I was reading the latest issue of the London Review of Books, a watery sun illuminating the erudite paragraphs. Beyond the gracious windows, the sea gently frolicked, and in the spring-stirred garden the peacocks strolled among the budding crocuses. Pulling my antique silk kimono around my delicate shoulders, a tincture of raspberry tea wetting the space where my tonsils used to be, I thought: “Oh life, sweet life . . .”
I’ll start that again, shall I?
I was reading the small ads in the back of the latest issue of the London Review of Books; immediately prior to that, I’d been bleaching the toilet. I’d found the periodical tucked behind the cistern.

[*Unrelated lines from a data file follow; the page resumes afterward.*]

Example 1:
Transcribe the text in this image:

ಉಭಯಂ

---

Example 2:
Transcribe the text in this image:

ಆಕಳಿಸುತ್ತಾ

My husband is a subscriber to the magazine; he keeps it to hand as a philosophical shield to avoid participation in the maths homework or lively conversations about sausage meat and the very latest treatment for varicose veins.
The small ads in the LRB are pretty entertaining, full of enticing, rentable rural idylls in which to begin your putative novel, and bijou Parisian attics to lie around in while succumbing to the stresses of producing your steamy masterwork. One can happily spend many stolen minutes sitting on the bathroom mat, ammonia tickling the nostrils, imagining the kind of life that could be lived, or the choices that might just be made, if bidet Bohemia wasn’t about as distant as the great big dough ball moon.
Heaney bog country
Running alongside advertisements for bed and bookish breakfasts in historic English market towns, creative workshops in Mykonos and poetic breaks in “Heaney country” (where you can unearth your creativity amid the bog asphodel and myrtle), there are also invitations to have your squint sorted out and myriad offers of professional help self-publishing your memoir (possibly about your days as a tabard-wearing pottery enthusiast who always planned to write, write, write).
Furthermore, should your foray into the wilds of creative life have left you feeling a little depressed, anxious, stuck or confused, there are the telephone numbers of several open-minded, cultured psychotherapists who would be more than happy to part you from your sweaty-brow-splattered shillings.
But the ad that caught my attention, as I leaned back against the U-bend, breathing in the remaining 1 per cent of noxious germ life that the doltish bleach had left under the rim, was in the personal column at the bottom of the page. Lurking under the subheading “Oedipus – Schmoedipus!” was a request from a man who described himself as “academic (60), Jewish, genial”, who was looking for “a slim older woman with whom to spend agreeable times”.
Maybe it was the Domestos fumes, but I found his search uplifting, cheering even. Not necessarily because he wanted to sleep with his mother; although refreshingly upfront, I didn’t find that element of his request particularly intoxicating.
It’s gratifying to be reminded, however (how shall I put this delicately?), that there can be a bit of kick left in the cocoa; reassuring to think that romantic and sexual possibilities exist beyond the onset of sexagenarianism, a condition that once confined the sufferer to wide-fitting footwear, sturdy gussets and feeding small, yappy dogs unmasticated mutton under the dining-room table.
No desire to live with men
They say (I love these “theys”) that of the more mature among us, looking to find a new partner later in life, men look for a private relationship (someone to come home to), while women look for a public relationship (someone to go out with). And that although, statistically, marriage is on the rise among older people (we live longer, we trade in the mahogany elephant set to go on fanciful Floridian cruises), women, while still seeking men’s company, don’t actually want to live with them.
For many older women who have negotiated their way around the matrimonial block already, and are now weighing the odds between another round of domesticity or something a little more independent, the wish to enjoy occasional encounters in unknown cities, with the bus pass safely tucked into the money belt, rather than get familiar once more with someone's odd socks and lovingly tended Johnny Mathis collection, seems like a reasonable aspiration.
Anyway, older men often marry much younger women, perhaps because they’ve lost their glasses and need someone to decipher the instructions on the Viagra box.
“One-bedroom apartment in tranquil 17th-century farmhouse – parking, broadband, central heating.”
“Rustic medieval coach house, within reach of a boulangerie.”
“Villa – coconut palms, migratory birds and a coastal orchard.”
The list goes on.
I crawl off the bath mat.
Middle-aged female in search of sanity. Rarely genial. Genuine offers only.